───── Given passage
In [12]:
# ==============================
# Notebook 2 — Resume TF-IDF
# ==============================

BASE_DIR = r"D:\Projects\ResumeJobRecommender"
RAW_DIR  = BASE_DIR + r"\data\raw"
PROC_DIR = BASE_DIR + r"\data\processed"

import os, re, json, unicodedata
import numpy as np
import pandas as pd

os.makedirs(PROC_DIR, exist_ok=True)
pd.set_option("display.max_colwidth", 200)

print("PROC_DIR:", PROC_DIR)


PROC_DIR: D:\Projects\ResumeJobRecommender\data\processed


In [13]:
resumes = pd.read_csv(PROC_DIR + r"\resume_cleaned.csv")
print("Loaded:", resumes.shape)
resumes.head(3)


Loaded: (2158, 4)


Unnamed: 0,resume_id,category,text_raw,text_clean
0,PDF_000001,ACCOUNTANT,"ACCOUNTANT\nSummary\nAccountant for a Medium sized Company\nExperience\n01/2009 to Current\nAccountant Company Name ï¼​ City , State\nHired by their CPA firm to handle all accounting and job cost ...",accountant summary accountant for a medium sized company experience 01 2009 to current accountant company name ï1 4 city state hired by their cpa firm to handle all accounting and job cost reporti...
1,PDF_000002,ACCOUNTANT,"ACCOUNTANT\nInterests\nBuffalo Creek Golf Club, Rockwall, TX May 2012-August 2012 *Maintain golf carts and driving range\nExperience\n03/2016 to 03/2018\nAccountant Company Name ï¼​ City , State\n...",accountant interests buffalo creek golf club rockwall tx may 2012 august 2012 maintain golf carts and driving range experience 03 2016 to 03 2018 accountant company name ï1 4 city state reconcile ...
2,PDF_000003,ACCOUNTANT,"ACCOUNTANT\nSummary\nIf you need someone who delivers sharp results, I can help. Well qualified and results oriented Accounting Professional with over fourteen years of\nsuccessful experience in p...",accountant summary if you need someone who delivers sharp results i can help well qualified and results oriented accounting professional with over fourteen years of successful experience in positi...
──────────
───── Data for review
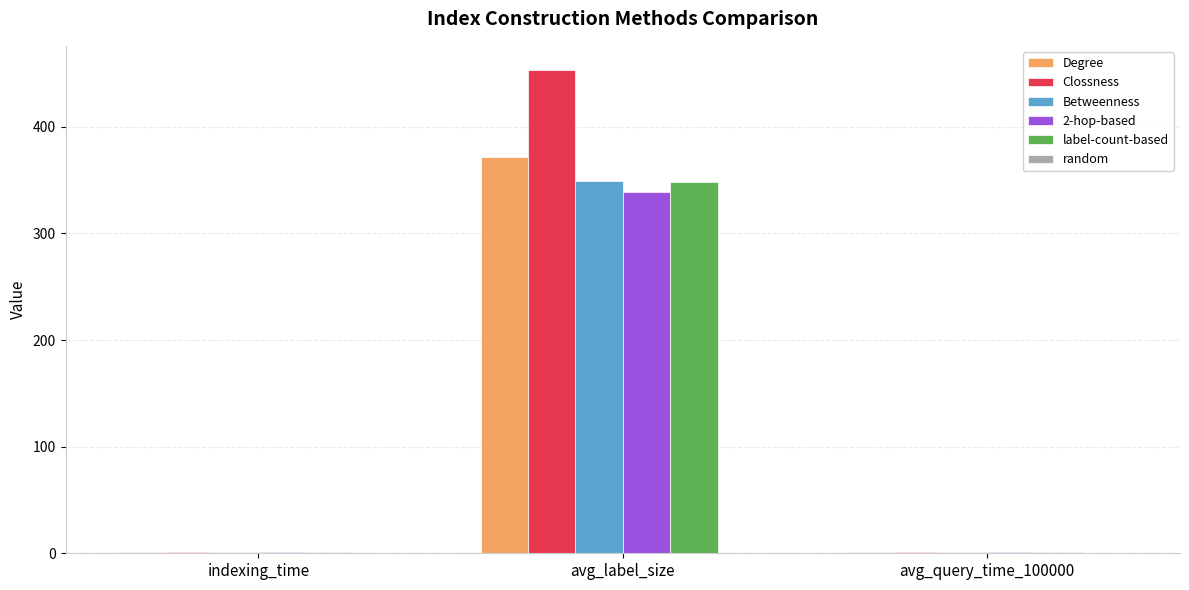

What is the sum of all Betweenness values?

351.2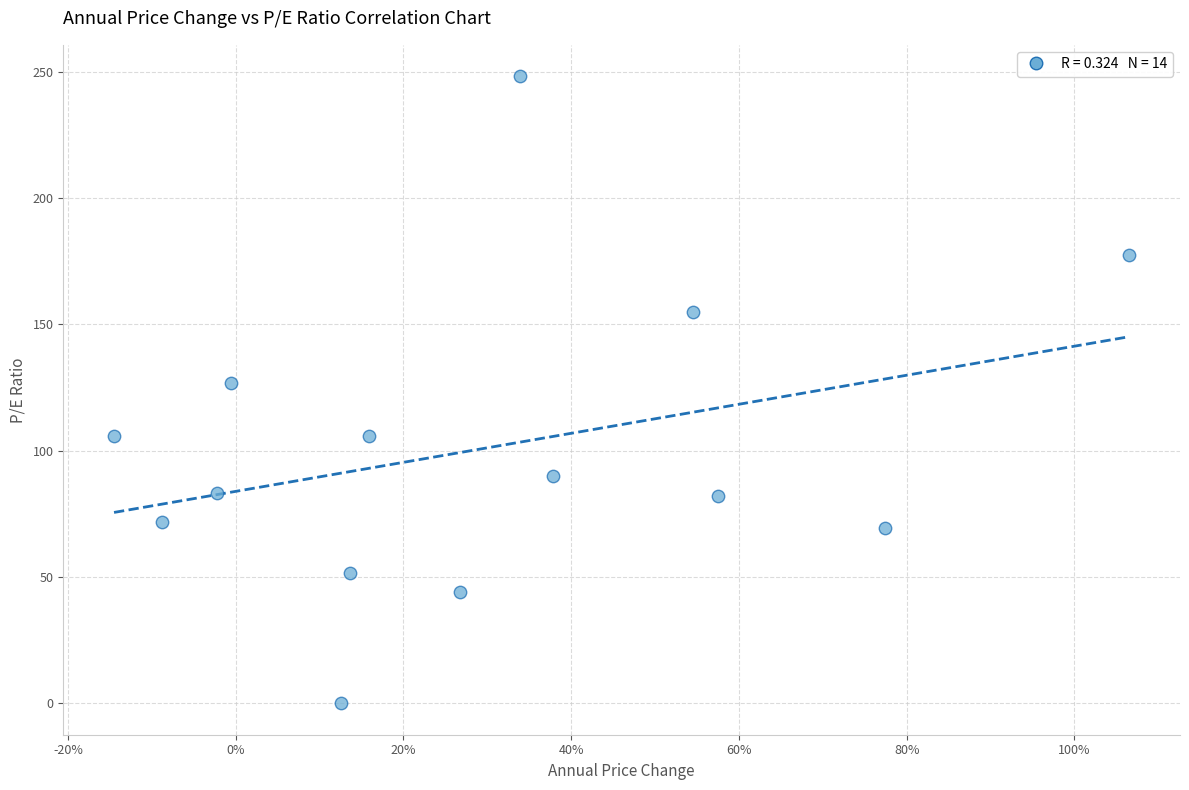

Count the number of points in this scatter plot.

14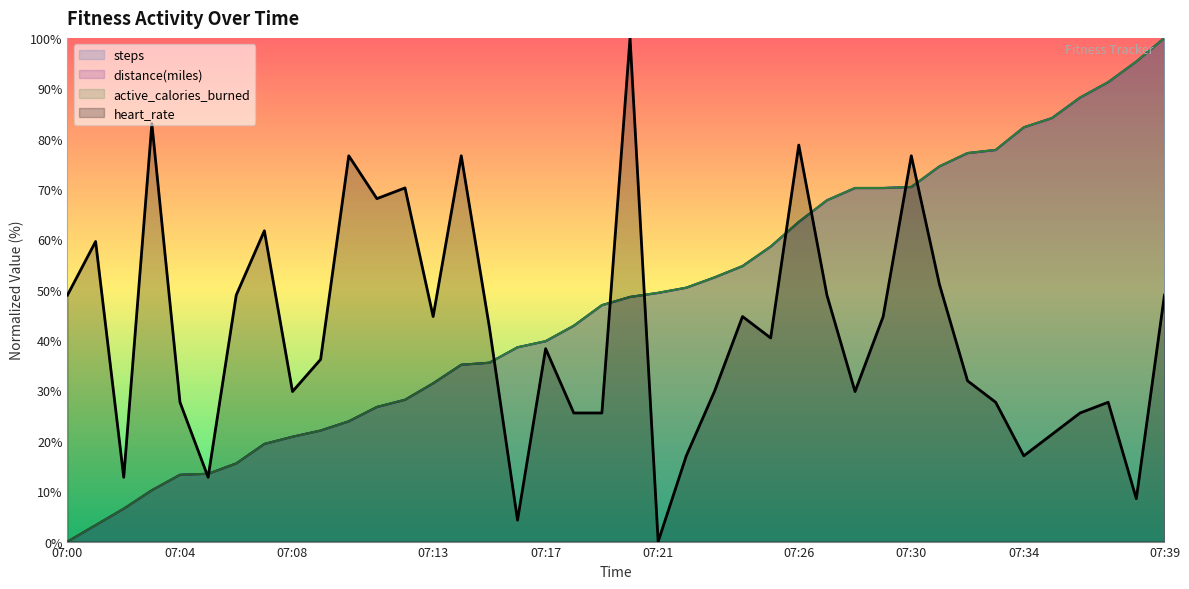

Which has a higher value, 07:09 or 07:17?

07:17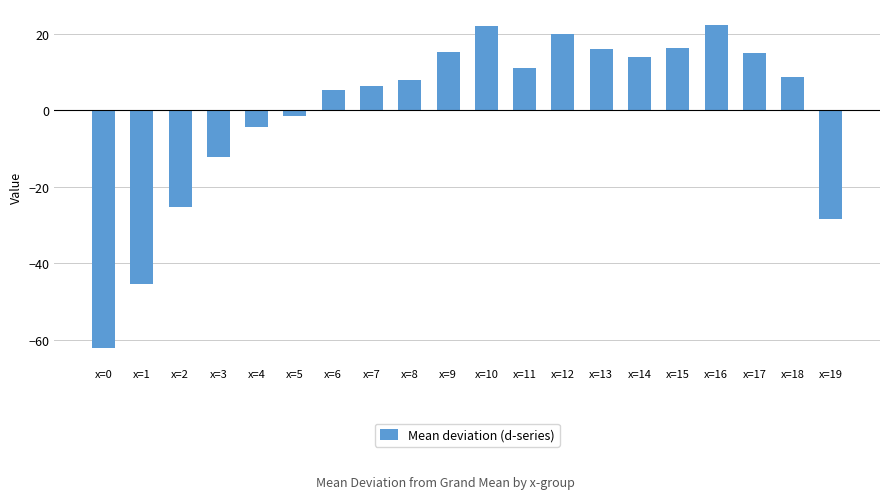

What is the difference between the maximum and minimum values?

84.4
──────────
> **Work request A**: In the resume TF-IDF notebook, to what value is the pandas option "display.max_colwidth" set?
> **Work request B**: Extend the resume TF-IDF notebook past its final line of output.
Nothing in the listing is required here.

> **Your response A**: 200

> **Your response B**:
In [14]:
# ==============================
# STEP 2 — Clean Category Labels (IN PLACE)
# ==============================
# Make categories readable and consistent for grouping/EDA.
# (We do not keep a second column; we just normalize in place.)

resumes["category"] = (
    resumes["category"]
    .astype(str)
    .str.strip()
    .str.replace(r"[_\-]+", " ", regex=True)   # "_" or "-" -> space
    .str.replace(r"\s+", " ", regex=True)      # collapse spaces
    .str.title()                                # Title Case
    .str.replace(r"\bHr\b", "HR", regex=True)   # fix common acronyms
    .str.replace(r"\bIt\b", "IT", regex=True)
)

# Quick peek
resumes[["resume_id","category"]].head(5)


Unnamed: 0,resume_id,category
0,PDF_000001,Accountant
1,PDF_000002,Accountant
2,PDF_000003,Accountant
3,PDF_000004,Accountant
4,PDF_000005,Accountant


In [15]:
# ==============================
# STEP 3 — (Optional) Exact Dedup by Cleaned Text
# ==============================
# Many IT resumes share boilerplate; exact duplicates may exist by text_clean.
# We only *report* them; set DO_DEDUP=True to actually drop them.

dup_mask = resumes.duplicated(subset=["text_clean"], keep="first")
print("Exact duplicate rows (by text_clean):", int(dup_mask.sum()))

DO_DEDUP = False  # <= set to True if you want to drop exact duplicates
if DO_DEDUP:
    resumes = resumes.loc[~dup_mask].reset_index(drop=True)
    print("After dedup:", resumes.shape)


Exact duplicate rows (by text_clean): 797


In [16]:
# ==============================
# STEP 4 — Stopword Removal -> processed_text
# ==============================
# We remove common English stopwords to emphasize skills/role terms.
# (TF-IDF also downweights frequent words, but this helps sharpen vocabulary.)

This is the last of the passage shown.